Wildtype describes MCC as a “complete conditioned medium” containing over 15,500 peptides, 5,100 proteins, and 22 amino acids, along with a host of vitamins, minerals, lipids, antioxidants, growth factors, and more. These are all naturally secreted or present in unmodified salmon cells.
The startup discovered that the cells growing its salmon are “remarkable little factories” that create an environment rich in proteins, lipids, antioxidants, and exosomes. These components are as nourishing to the salmon as they are to human skin.
“The process for production is the same as for cultivating salmon cells; from there, the salmon cells are used to create cultivated salmon, and the molecules they produce are used for MCC. This is an ideal, zero-waste process,” explains Elfenbein.
Among MCC’s components are some of the most sought-after bioactives in the skincare industry, including marine collagen and salmon PDRN. The latter is traditionally extracted from salmon sperm, and used in skincare, wound healing, and regenerative medicine.
PDRN has exploded in popularity thanks to its prominence in the K-beauty space, with studies suggesting the ingredient has anti-inflammatory and wound-healing properties, with the ability to synthesise collagen and reduce hyperpigmentation. But it has a host of challenges, from supply consistency and ethical concerns to biosecurity risks.
Wildtype’s MCC has been found to quieten the skin’s three main inflammation signals more than salmon PDRN, while also speeding up repair roughly twofold.

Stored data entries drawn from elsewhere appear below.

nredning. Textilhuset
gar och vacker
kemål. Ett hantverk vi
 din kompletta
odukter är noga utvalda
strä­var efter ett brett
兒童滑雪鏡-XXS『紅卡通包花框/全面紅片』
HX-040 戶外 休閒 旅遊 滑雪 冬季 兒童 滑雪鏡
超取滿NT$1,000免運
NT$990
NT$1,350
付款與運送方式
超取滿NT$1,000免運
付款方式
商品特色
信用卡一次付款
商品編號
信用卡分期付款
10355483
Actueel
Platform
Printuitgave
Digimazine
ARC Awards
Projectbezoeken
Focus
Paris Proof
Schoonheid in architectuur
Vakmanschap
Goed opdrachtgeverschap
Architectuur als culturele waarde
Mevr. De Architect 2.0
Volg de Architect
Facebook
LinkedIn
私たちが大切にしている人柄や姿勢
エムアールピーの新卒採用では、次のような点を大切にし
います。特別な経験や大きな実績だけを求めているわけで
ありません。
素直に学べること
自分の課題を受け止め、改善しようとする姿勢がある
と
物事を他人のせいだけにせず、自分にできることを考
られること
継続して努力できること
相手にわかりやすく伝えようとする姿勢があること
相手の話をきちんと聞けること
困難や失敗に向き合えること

Moreover, MCC enables skin cells to produce up to 4 times more collagen than no treatment, and up to 6 times more than retinol. It raises elastin production by up to 9-fold over untreated cells and increases the number of living, healthy skin cells by up to 23%.

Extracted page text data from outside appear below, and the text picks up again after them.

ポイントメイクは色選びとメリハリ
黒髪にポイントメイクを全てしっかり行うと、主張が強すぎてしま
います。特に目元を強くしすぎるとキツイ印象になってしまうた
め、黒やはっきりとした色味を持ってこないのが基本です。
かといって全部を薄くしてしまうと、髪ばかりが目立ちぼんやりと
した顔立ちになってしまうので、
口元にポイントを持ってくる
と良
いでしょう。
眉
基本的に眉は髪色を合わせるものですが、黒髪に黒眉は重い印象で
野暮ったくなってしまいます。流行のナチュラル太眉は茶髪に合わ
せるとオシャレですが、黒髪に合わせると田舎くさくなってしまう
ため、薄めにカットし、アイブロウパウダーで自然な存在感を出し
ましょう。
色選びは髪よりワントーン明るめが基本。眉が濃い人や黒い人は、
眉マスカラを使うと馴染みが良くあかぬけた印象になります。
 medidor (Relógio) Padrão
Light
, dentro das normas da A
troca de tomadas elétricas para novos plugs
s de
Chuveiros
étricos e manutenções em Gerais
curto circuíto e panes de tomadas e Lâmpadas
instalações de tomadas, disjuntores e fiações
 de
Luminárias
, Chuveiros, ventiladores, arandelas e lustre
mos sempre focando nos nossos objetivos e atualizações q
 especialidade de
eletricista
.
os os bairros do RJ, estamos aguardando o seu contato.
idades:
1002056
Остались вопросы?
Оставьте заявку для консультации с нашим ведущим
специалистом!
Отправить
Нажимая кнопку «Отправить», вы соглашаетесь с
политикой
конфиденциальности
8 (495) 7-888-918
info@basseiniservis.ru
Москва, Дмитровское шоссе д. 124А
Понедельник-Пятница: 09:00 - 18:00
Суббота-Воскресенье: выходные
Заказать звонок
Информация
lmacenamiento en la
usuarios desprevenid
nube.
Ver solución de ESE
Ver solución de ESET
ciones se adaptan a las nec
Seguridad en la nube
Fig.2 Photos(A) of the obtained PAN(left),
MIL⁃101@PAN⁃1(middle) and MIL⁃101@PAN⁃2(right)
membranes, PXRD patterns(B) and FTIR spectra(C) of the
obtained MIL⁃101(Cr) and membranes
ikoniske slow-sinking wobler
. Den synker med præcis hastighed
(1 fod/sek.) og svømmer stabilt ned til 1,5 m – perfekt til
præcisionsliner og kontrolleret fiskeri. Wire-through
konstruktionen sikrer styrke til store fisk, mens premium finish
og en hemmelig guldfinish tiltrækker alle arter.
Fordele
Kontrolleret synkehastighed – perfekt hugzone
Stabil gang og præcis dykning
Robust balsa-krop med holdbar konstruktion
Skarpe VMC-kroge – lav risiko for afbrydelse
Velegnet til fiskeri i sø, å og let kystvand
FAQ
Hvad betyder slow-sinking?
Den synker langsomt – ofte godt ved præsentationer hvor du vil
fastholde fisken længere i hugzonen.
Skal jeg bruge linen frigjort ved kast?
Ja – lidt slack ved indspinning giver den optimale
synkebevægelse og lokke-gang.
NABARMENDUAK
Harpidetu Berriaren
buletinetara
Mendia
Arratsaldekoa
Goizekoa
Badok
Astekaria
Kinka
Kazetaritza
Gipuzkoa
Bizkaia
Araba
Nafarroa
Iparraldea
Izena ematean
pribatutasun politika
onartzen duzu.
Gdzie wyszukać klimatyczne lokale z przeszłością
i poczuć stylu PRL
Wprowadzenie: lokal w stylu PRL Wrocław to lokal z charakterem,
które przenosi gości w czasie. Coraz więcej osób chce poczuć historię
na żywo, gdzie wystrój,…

“Our mission to defend Earth’s wild places has led us to find ways of reducing the reliance on marine animals for consumer products (both in seafood and the beauty industry). Nucleotides sourced from salmon sperm are just one example of this unnecessary problem,” says Elfenbein.
Diversifying into cosmetics can help reduce cultivated salmon costs

Wildtype has already conducted clinical studies to showcase the efficacy of MCC on human skin, with further research underway. The startup says it enables the skin to look firmer and more replenished, softens fine lines, and makes the complexion calm, hydrated, and radiant.

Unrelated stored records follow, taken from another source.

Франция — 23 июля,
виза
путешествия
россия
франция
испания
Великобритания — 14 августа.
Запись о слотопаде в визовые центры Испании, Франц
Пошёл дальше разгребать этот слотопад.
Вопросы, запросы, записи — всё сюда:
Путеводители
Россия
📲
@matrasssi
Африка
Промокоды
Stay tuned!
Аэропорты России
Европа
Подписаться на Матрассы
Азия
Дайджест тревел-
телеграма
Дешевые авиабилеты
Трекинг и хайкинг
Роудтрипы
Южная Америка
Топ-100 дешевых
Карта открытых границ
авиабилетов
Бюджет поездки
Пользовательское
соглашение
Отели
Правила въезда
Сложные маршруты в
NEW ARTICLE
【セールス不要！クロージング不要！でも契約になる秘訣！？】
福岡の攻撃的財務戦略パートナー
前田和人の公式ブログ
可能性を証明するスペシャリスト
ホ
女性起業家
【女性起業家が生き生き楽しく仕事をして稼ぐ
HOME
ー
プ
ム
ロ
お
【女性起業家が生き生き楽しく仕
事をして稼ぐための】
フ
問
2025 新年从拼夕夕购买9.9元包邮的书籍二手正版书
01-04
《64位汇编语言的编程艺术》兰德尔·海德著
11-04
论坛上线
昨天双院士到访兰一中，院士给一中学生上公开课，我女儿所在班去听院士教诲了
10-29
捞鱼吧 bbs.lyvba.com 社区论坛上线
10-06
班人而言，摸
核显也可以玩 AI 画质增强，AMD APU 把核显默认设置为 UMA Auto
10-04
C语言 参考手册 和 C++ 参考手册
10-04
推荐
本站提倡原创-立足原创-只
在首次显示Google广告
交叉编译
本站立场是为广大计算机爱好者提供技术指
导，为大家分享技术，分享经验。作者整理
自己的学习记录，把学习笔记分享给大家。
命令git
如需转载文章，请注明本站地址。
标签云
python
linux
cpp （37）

The ingredient can address hair health too, by neutralising oxidation from UV and pollution to prevent hair bulb stress, and enhancing cell migration to form the foundation of new hair bulbs.
MCC will be at the heart of Wildtype’s new first cosmetics products. It is pH-neutral and contains balanced ions, with physical properties more similar to those of pure water than those of any other ingredient, enabling manufacturers to replace water with MCC in skincare and haircare products.
The cell-cultured ingredient is produced in an FDA-inspected, GMP-compliant repurposed brewery in San Francisco, and already has an International Nomenclature Cosmetic Ingredient (INCI) name – salmon mesenchymal cell conditioned media – enabling its sales in the personal care market.
People who invest in Wildtype’s Kickstarter will receive the first set of skincare products powered by MCC, alongside the lox. Other rewards include fine-dining experiences at the firm’s partner restaurants, the ability to name a cell line or a bioreactor, and early access to future products.
Wildtype says its move into skincare can further reduce the cost of its salmon, thanks to its zero-waste process. It eventually anticipates its seafood being cheaper than conventional products, conceding that this “requires larger facilities (i.e., more money)”. The startup has raised $120M to date.
A host of cultivated meat companies have diversified their operations beyond food. In the cell-cultured fish world, Singapore’s Umami Bioworks diversified into cosmetics last year, with an initial focus on PDRN, and Germany’s Bluu expanded into skincare and health innovations and reached industrial-scale production earlier this year.
Meanwhile, Upside Foods launched Lucius Labs to target the life sciences sector, offering media formulations, buffers and stem cell formulations to accelerate companies’ R&D and help lower their costs. In Australia, Vow co-founder George Peppou relinquished his CEO post to lead a new stealth startup spun off by the company, with a focus outside of food.